Puisque j’évoquais un journal à propos du livre de Thomas Vinau, je me suis replongé dans un autre journal, celui que publia Jean Cayrol en 1969, après avoir écrit chaque jour pendant six mois, nourrissant son écriture de sa vie quotidienne et des informations lues dans la presse ou vues à la télévision. Ce sont ses poèmes quotidiens écrits de juin à décembre 1968, et le monde a changé depuis.
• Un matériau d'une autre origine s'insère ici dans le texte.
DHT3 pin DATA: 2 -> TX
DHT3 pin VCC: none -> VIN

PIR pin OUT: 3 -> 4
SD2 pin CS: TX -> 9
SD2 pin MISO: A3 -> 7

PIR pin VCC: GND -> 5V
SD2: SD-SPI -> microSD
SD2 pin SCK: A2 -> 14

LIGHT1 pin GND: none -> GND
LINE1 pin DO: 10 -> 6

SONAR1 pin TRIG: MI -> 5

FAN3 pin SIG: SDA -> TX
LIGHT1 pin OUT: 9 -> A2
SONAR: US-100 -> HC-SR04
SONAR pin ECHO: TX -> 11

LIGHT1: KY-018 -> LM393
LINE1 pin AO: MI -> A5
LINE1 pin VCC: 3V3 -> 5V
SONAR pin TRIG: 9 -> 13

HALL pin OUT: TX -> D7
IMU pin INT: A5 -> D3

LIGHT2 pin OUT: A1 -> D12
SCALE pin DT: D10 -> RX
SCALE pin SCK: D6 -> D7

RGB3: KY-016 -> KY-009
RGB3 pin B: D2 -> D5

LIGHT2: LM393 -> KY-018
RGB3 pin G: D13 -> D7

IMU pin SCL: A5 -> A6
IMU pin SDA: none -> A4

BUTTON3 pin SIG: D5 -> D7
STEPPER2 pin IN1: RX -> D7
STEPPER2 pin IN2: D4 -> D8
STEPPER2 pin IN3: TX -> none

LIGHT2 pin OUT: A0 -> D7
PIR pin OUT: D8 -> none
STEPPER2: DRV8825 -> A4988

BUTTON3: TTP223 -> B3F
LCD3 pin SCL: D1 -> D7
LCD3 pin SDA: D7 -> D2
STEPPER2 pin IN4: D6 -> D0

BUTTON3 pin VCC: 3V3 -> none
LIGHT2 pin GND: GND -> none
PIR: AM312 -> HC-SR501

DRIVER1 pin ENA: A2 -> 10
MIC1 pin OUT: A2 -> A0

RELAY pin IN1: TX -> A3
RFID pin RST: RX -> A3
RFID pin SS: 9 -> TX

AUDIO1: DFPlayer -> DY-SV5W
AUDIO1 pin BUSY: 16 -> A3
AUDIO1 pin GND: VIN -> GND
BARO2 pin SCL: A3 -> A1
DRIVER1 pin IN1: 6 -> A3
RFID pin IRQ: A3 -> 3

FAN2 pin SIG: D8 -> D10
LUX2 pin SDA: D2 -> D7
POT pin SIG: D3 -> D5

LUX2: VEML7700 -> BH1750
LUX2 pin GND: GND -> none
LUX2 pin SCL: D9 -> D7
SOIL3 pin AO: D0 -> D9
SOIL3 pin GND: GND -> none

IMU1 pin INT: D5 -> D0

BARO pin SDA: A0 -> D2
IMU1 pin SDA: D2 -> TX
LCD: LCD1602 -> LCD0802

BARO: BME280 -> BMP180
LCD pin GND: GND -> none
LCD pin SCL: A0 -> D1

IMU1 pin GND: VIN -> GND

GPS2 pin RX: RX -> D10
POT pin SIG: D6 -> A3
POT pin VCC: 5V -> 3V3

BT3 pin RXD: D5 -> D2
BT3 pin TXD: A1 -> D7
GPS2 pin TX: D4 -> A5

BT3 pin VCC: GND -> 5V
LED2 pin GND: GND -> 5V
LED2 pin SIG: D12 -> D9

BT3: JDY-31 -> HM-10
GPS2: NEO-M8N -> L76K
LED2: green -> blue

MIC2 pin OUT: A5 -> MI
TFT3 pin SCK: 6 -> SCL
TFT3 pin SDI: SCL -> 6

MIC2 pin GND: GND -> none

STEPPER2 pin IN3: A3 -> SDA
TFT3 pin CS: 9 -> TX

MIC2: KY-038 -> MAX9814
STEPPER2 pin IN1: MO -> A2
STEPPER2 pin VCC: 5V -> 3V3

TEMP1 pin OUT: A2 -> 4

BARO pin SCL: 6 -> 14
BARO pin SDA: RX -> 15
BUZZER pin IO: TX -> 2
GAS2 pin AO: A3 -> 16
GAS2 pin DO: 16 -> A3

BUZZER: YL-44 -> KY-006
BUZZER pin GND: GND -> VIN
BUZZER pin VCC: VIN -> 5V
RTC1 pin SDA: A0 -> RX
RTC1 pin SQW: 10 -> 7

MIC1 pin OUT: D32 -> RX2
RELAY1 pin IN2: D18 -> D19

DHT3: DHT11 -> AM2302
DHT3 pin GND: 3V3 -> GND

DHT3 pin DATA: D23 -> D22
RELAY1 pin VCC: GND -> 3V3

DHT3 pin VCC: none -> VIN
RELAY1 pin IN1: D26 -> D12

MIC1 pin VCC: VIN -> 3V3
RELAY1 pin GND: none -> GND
Qui peut encore y comprendre quelque chose, lorsque l’urgence de l’information télévisée en continu ne laisse plus la place à la parole tenue ?
En voici quelques vers :
On est mal équipé dans l’écriture,
on se défend mal, à tort,
car, comment secouer les phrases,
leur donner pointe et silence,
détonateur et finesse de plume,
intimité ou cri des météores ?
(…)
La ponctuation s’affaiblit,
les rimes se durcissent, ce n’est plus
qu’une motte de paroles,
argile qui ne garde que des empreintes ténues.
(…)
… la page écrite
qui ne s’en tient qu’à ce qu’elle dit,
avec ses mille fourmis retardataires
qui n’ont mis en réserve que des on-dit.
(…)
Il est dix heures.
On annonce un vol humain dans un très proche avenir,
la lune banlieusarde s’attend à être dérangée
à force de l’avoir été dans les sonnets
et dans le journal de bord des navires.